The bigger problem for me, I think, is the topic choices. I much preferred reading The Writing Life because at least there she is talking about thoughts and actions one does while writing or considering writing. That book I could relate to, most of the time. Sometimes, though, when she would start writing about her fascination with something she sees, such as a bug, I’ll be thinking, “Ok, enough with the bug already. Let’s move on.”
On reflection, especially after reading Pilgrim at Tinker Creek , I realize there is irony in my reaction. This book is all about seeing – I mean noticing every possible little detail – of nature and contemplating it and writing about it. This drove me crazy as a reader because, frankly, if I want to check out nature I’ll go do it myself.
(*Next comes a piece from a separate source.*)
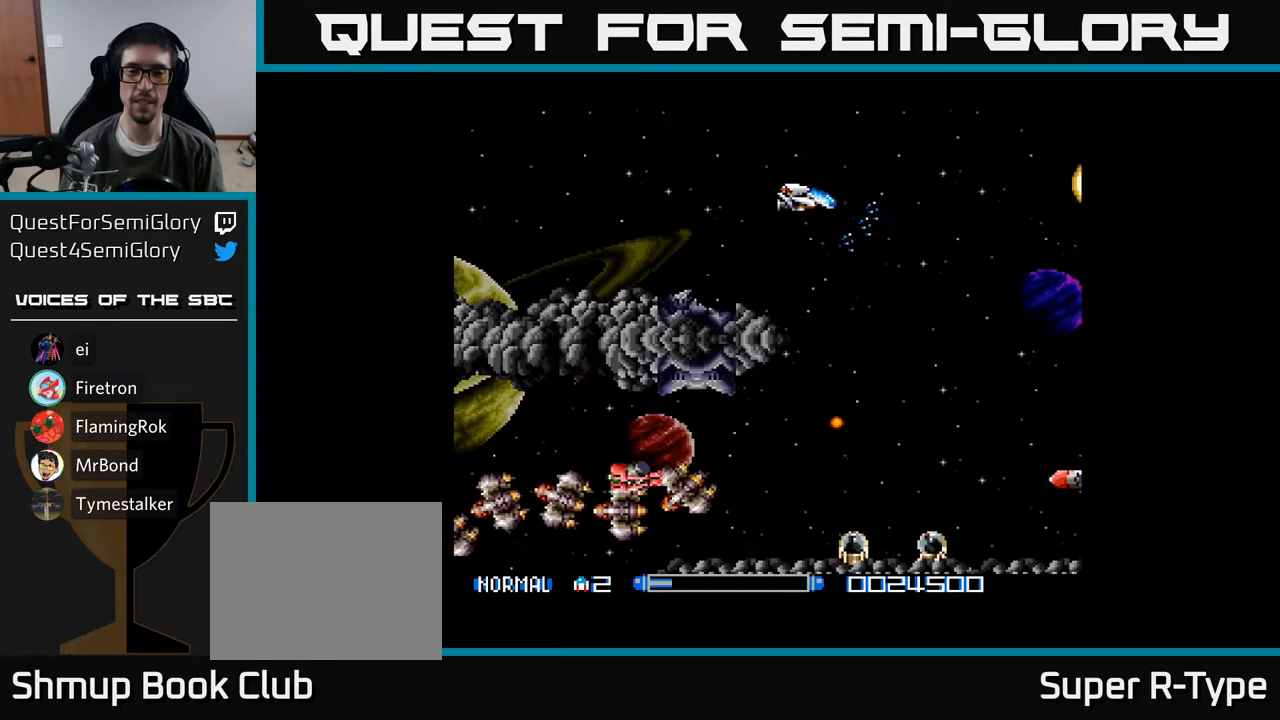
{"buttons": ["A", "DPAD_DOWN"], "right_stick": "center", "events": [[50, "DPAD_DOWN", "down"], [150, "DPAD_RIGHT", "up"]]}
Reading someone writing about seeing nature… well, some obviously find that fascinating. To me it reminds me of the classic line about music criticism: “Writing about music is like dancing about architecture.” And yet I’ve dabbled in music criticism, and then journalled about the difficulty of this, so I can be accused of some hypocrisy here.
So what, you ask, is the irony? The irony is that the unspoken theme of the book is that we should all slow down and notice the beauty that is nature all around us. Thus when I am saying, “Ok, yeah, you see a bird. Great. What’s next?” I’m doing a good impersonation – unintentionally, mind you – of the typical American demanding instant gratification.
So I read this with mixed emotions, aware that I am reading a master yet wishing the topic of this book had been something else. Her meandering style reminds me a bit of Tom Robbins, with whom I also have a love-hate relationship, in that I love his wordplay, his writing is billions of times better than anything I can aspire to, yet when he seems to take the reader here and there and everywhere I sometimes wanted to scream: “Can’t you just get back to the plot and move on with it?”
For that’s it, you see. I love books. I read at least 100 books a year. But I like my books to either have a good plot, if fiction, or be on a topic that interests me, if non-fiction. When neither occur my mind wanders. And that is not a problem of Robbins or Dillard’s but me.
While the book rubbed me the wrong way it did result in this essay and my realization that I need to have more of an open mind, as well as opening my eyes more to appreciate some more of the beautiful things in life, be it nature, authors like these or whatever.